:: Dataset excerpts ::

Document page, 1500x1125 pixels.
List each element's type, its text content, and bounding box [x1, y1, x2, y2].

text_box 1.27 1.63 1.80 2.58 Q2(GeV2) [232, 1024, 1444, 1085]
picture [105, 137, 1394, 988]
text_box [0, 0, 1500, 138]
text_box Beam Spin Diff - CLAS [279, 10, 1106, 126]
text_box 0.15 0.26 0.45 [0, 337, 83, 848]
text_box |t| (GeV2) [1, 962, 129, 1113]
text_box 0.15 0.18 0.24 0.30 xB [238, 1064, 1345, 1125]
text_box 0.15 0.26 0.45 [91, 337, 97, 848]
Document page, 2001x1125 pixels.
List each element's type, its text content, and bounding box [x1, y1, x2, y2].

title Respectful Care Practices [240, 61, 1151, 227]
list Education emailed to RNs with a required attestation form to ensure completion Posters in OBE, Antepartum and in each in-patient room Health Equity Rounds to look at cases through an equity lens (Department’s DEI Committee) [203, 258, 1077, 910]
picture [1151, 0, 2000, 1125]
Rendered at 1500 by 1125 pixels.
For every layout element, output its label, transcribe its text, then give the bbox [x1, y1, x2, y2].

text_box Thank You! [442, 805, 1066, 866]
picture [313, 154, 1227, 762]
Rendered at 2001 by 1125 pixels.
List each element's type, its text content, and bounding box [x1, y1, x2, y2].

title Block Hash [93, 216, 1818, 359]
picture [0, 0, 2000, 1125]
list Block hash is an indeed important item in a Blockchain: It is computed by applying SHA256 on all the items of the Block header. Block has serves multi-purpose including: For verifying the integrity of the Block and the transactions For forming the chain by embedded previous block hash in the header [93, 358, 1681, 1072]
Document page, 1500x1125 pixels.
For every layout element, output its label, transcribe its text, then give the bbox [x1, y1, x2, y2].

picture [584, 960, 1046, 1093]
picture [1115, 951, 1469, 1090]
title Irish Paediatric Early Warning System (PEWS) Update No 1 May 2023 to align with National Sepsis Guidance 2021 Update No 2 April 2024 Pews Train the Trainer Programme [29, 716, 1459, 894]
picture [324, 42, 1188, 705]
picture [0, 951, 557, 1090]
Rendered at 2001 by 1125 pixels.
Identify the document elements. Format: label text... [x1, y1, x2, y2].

:::

- **Task instructions**: Write each record above out again exactly as it reads.

- **Output of the exercise**:
Document page, 1500x1125 pixels.
List each element's type, its text content, and bounding box [x1, y1, x2, y2].

text_box 1.27 1.63 1.80 2.58 Q2(GeV2) [232, 1024, 1444, 1085]
picture [105, 137, 1394, 988]
text_box [0, 0, 1500, 138]
text_box Beam Spin Diff - CLAS [279, 10, 1106, 126]
text_box 0.15 0.26 0.45 [0, 337, 83, 848]
text_box |t| (GeV2) [1, 962, 129, 1113]
text_box 0.15 0.18 0.24 0.30 xB [238, 1064, 1345, 1125]
text_box 0.15 0.26 0.45 [91, 337, 97, 848]
Document page, 2001x1125 pixels.
List each element's type, its text content, and bounding box [x1, y1, x2, y2].

title Respectful Care Practices [240, 61, 1151, 227]
list Education emailed to RNs with a required attestation form to ensure completion Posters in OBE, Antepartum and in each in-patient room Health Equity Rounds to look at cases through an equity lens (Department’s DEI Committee) [203, 258, 1077, 910]
picture [1151, 0, 2000, 1125]
Rendered at 1500 by 1125 pixels.
For every layout element, output its label, transcribe its text, then give the bbox [x1, y1, x2, y2].

text_box Thank You! [442, 805, 1066, 866]
picture [313, 154, 1227, 762]
Rendered at 2001 by 1125 pixels.
List each element's type, its text content, and bounding box [x1, y1, x2, y2].

title Block Hash [93, 216, 1818, 359]
picture [0, 0, 2000, 1125]
list Block hash is an indeed important item in a Blockchain: It is computed by applying SHA256 on all the items of the Block header. Block has serves multi-purpose including: For verifying the integrity of the Block and the transactions For forming the chain by embedded previous block hash in the header [93, 358, 1681, 1072]
Document page, 1500x1125 pixels.
For every layout element, output its label, transcribe its text, then give the bbox [x1, y1, x2, y2].

picture [584, 960, 1046, 1093]
picture [1115, 951, 1469, 1090]
title Irish Paediatric Early Warning System (PEWS) Update No 1 May 2023 to align with National Sepsis Guidance 2021 Update No 2 April 2024 Pews Train the Trainer Programme [29, 716, 1459, 894]
picture [324, 42, 1188, 705]
picture [0, 951, 557, 1090]
Rendered at 2001 by 1125 pixels.
Identify the document elements. Format: label text... [x1, y1, x2, y2].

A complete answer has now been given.